Please write out the data below once more, exactly as it stands.

=== Section Start ===

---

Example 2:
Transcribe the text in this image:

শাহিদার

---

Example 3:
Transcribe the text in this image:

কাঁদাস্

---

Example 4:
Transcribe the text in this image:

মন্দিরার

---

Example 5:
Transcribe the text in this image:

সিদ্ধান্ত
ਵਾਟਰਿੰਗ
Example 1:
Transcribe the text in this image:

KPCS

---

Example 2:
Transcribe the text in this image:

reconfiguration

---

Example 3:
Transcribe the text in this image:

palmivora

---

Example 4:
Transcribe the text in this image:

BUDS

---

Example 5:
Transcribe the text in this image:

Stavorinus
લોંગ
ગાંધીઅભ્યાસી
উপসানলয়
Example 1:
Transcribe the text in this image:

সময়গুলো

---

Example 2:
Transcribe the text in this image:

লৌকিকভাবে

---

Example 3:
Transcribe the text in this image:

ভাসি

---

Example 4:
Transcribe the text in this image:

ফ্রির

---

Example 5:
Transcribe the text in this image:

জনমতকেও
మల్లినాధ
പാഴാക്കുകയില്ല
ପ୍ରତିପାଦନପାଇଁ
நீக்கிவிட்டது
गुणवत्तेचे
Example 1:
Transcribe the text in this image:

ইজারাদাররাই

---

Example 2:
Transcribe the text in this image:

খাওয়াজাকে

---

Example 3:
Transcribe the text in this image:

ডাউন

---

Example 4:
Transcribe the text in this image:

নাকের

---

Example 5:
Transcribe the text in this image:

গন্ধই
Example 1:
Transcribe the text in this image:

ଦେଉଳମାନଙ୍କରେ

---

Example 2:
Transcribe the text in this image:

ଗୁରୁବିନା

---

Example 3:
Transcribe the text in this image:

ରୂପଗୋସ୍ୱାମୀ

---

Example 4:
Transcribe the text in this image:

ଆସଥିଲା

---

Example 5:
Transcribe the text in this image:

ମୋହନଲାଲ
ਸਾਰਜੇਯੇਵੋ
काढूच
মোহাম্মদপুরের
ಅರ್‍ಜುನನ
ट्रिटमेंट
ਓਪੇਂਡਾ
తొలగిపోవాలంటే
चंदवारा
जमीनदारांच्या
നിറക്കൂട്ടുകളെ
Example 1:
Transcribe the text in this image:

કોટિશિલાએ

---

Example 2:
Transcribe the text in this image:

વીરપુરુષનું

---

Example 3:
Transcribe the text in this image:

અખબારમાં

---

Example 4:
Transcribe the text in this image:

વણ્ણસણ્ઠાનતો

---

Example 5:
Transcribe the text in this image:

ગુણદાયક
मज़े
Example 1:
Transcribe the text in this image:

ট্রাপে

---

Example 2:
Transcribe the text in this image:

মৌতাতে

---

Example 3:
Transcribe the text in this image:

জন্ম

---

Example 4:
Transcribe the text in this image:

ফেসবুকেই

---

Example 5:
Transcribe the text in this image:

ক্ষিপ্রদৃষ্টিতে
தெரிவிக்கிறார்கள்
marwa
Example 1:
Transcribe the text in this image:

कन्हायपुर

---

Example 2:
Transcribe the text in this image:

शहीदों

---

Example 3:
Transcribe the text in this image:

=== Section End ===

*Solution:*
---

Example 2:
Transcribe the text in this image:

শাহিদার

---

Example 3:
Transcribe the text in this image:

কাঁদাস্

---

Example 4:
Transcribe the text in this image:

মন্দিরার

---

Example 5:
Transcribe the text in this image:

সিদ্ধান্ত
ਵਾਟਰਿੰਗ
Example 1:
Transcribe the text in this image:

KPCS

---

Example 2:
Transcribe the text in this image:

reconfiguration

---

Example 3:
Transcribe the text in this image:

palmivora

---

Example 4:
Transcribe the text in this image:

BUDS

---

Example 5:
Transcribe the text in this image:

Stavorinus
લોંગ
ગાંધીઅભ્યાસી
উপসানলয়
Example 1:
Transcribe the text in this image:

সময়গুলো

---

Example 2:
Transcribe the text in this image:

লৌকিকভাবে

---

Example 3:
Transcribe the text in this image:

ভাসি

---

Example 4:
Transcribe the text in this image:

ফ্রির

---

Example 5:
Transcribe the text in this image:

জনমতকেও
మల్లినాధ
പാഴാക്കുകയില്ല
ପ୍ରତିପାଦନପାଇଁ
நீக்கிவிட்டது
गुणवत्तेचे
Example 1:
Transcribe the text in this image:

ইজারাদাররাই

---

Example 2:
Transcribe the text in this image:

খাওয়াজাকে

---

Example 3:
Transcribe the text in this image:

ডাউন

---

Example 4:
Transcribe the text in this image:

নাকের

---

Example 5:
Transcribe the text in this image:

গন্ধই
Example 1:
Transcribe the text in this image:

ଦେଉଳମାନଙ୍କରେ

---

Example 2:
Transcribe the text in this image:

ଗୁରୁବିନା

---

Example 3:
Transcribe the text in this image:

ରୂପଗୋସ୍ୱାମୀ

---

Example 4:
Transcribe the text in this image:

ଆସଥିଲା

---

Example 5:
Transcribe the text in this image:

ମୋହନଲାଲ
ਸਾਰਜੇਯੇਵੋ
काढूच
মোহাম্মদপুরের
ಅರ್‍ಜುನನ
ट्रिटमेंट
ਓਪੇਂਡਾ
తొలగిపోవాలంటే
चंदवारा
जमीनदारांच्या
നിറക്കൂട്ടുകളെ
Example 1:
Transcribe the text in this image:

કોટિશિલાએ

---

Example 2:
Transcribe the text in this image:

વીરપુરુષનું

---

Example 3:
Transcribe the text in this image:

અખબારમાં

---

Example 4:
Transcribe the text in this image:

વણ્ણસણ્ઠાનતો

---

Example 5:
Transcribe the text in this image:

ગુણદાયક
मज़े
Example 1:
Transcribe the text in this image:

ট্রাপে

---

Example 2:
Transcribe the text in this image:

মৌতাতে

---

Example 3:
Transcribe the text in this image:

জন্ম

---

Example 4:
Transcribe the text in this image:

ফেসবুকেই

---

Example 5:
Transcribe the text in this image:

ক্ষিপ্রদৃষ্টিতে
தெரிவிக்கிறார்கள்
marwa
Example 1:
Transcribe the text in this image:

कन्हायपुर

---

Example 2:
Transcribe the text in this image:

शहीदों

---

Example 3:
Transcribe the text in this image:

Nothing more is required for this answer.